Maybe it’s my California roots, but I can’t resist anything artichoke. (Shout out to Castroville, Calif., a pit stop on many family road trips.) A simply steamed artichoke, petals peeled off and swiped through mayo? Yes, please. And I’m always happy for jarred marinated artichoke hearts; I’ve been known to eat them straight from the jar and use the leftover tangy juice as salad dressing.
So this creamy spinach-artichoke chicken stew from Sarah DiGregorio calls to me. It takes a jar of oily, meaty artichoke hearts and freshens them up with loads of celery, dill and scallions, with a good scoop of cream cheese for richness. As the five-star rating and nearly 4,000 reviews prove, I’m not alone in my enthusiasm for, as Sarah puts it, “spinach-artichoke dip reimagined as a simple stovetop braise.” (“IT WAS FABULOUS!!!” writes Lorraine E. Harding, a reader; “Heaven,” says Liz.)
Featured Recipe
Creamy Spinach-Artichoke Chicken Stew
Now, Eric Kim has a wonderful new story in The Times about the boisterous, joyful, all-stops-pulled-out Christmas lunches put on by many Korean American churches.

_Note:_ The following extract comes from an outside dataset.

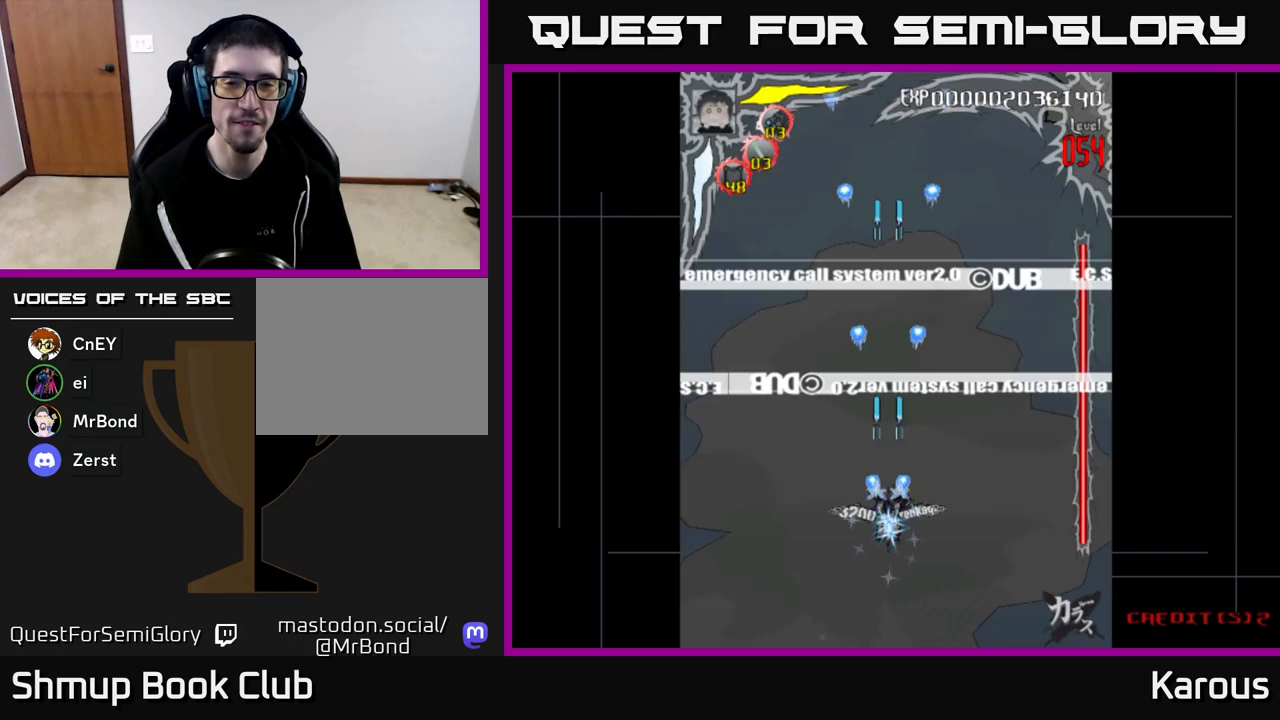
{"buttons": ["A"], "left_stick": "center", "right_stick": "center", "events": [[167, "DPAD_UP", "down"], [283, "DPAD_UP", "up"]]}
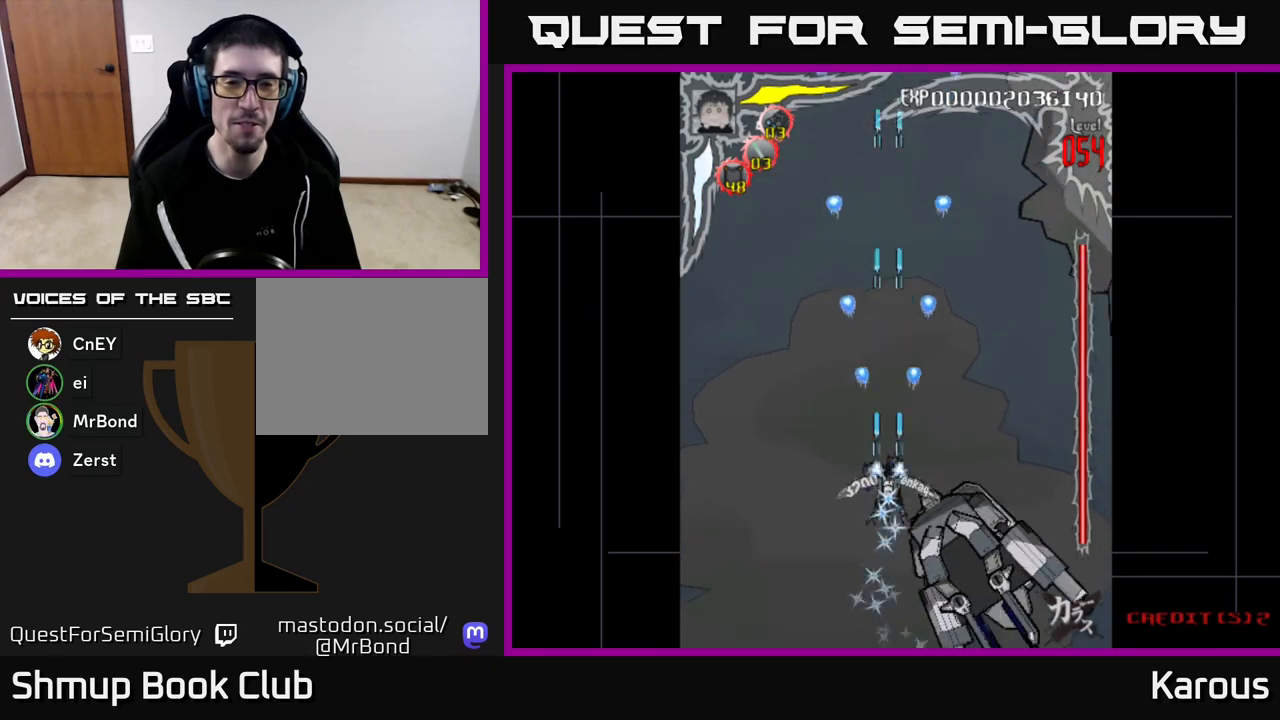
{"buttons": ["A", "DPAD_UP", "DPAD_LEFT"], "left_stick": "center", "right_stick": "center", "events": [[400, "DPAD_LEFT", "down"], [500, "DPAD_UP", "down"]]}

The spread reads like my list for Santa: “fried mandu and jeon, the various pan-fried fritters, patties and pancakes that line the buffet trays at Korean parties; japchae, janchi guksu and other party noodles; barbecued favorites like galbi, bulgogi and the spicy pork variant, dwaeji bulgogi; fancy braises like galbi jjim and dak bokkeumtang, otherwise known as dakdori tang; and all manner of soups and stews, but predominately miyeok guk, which is, in Korean cultures, traditionally eaten on one’s birthday.”
Eric’s new recipe for dwaeji bulgogi — spicy pork bulgogi — looks absolutely delicious. If my local Asian market doesn’t have minty perilla leaves, I’ll reach for butter lettuce. I don’t eat pork, so I’ll make mine with boneless skinless chicken thighs, which Eric confirmed is a go. (He also suggested salmon!)
There’s something about this time of year — the simultaneously sleepy but exciting stretch between the holidays and New Year’s Eve — that makes me crave meatballs. They’re cozy (all that sauce), cute (so plump!) and fun (rolling them into neat little spheres scratches that arts ‘n’ crafts itch). A big batch of Melissa Clark’s turkey meatballs in tomato sauce is exactly what this week needs. Served with garlic bread and a huge green salad, it makes for a no-fuss feast for friends; piled onto spaghetti and buried in a snowstorm of Parm, it’s a couch dinner to pair with a Miyazaki marathon.
I’ve lately developed the habit of keeping a head of cauliflower on hand. It’s inexpensive, lasts a good while in the fridge and forms the base of so many hearty vegetarian meals — bolognese, adobo, shawarma. Next on my cauliflower cook list is this aloo gobi, a new recipe from Naz Deravian. Combined with starchy potatoes, tomatoes and warm spices, cauliflower becomes a vegetarian side or main that is very much Big Hot Vegetable.
Let’s wrap up with pancakes. Specifically these pancakes from the Brooklyn restaurant Chez Ma Tante. I’m usually on Team Waffle — I like a bit of crunch, and I need those nooks and crannies to hold the irresponsible amount of maple syrup I’m pouring. But this recipe from Jake Leiber, adapted by Daniela Galarza, yields tender pancakes with crisp, fritter-like edges, the best of both worlds. With a generous mug of coffee and a couple of clementines, they make for a breakfast that is, in the parlance of my hometown, hella good.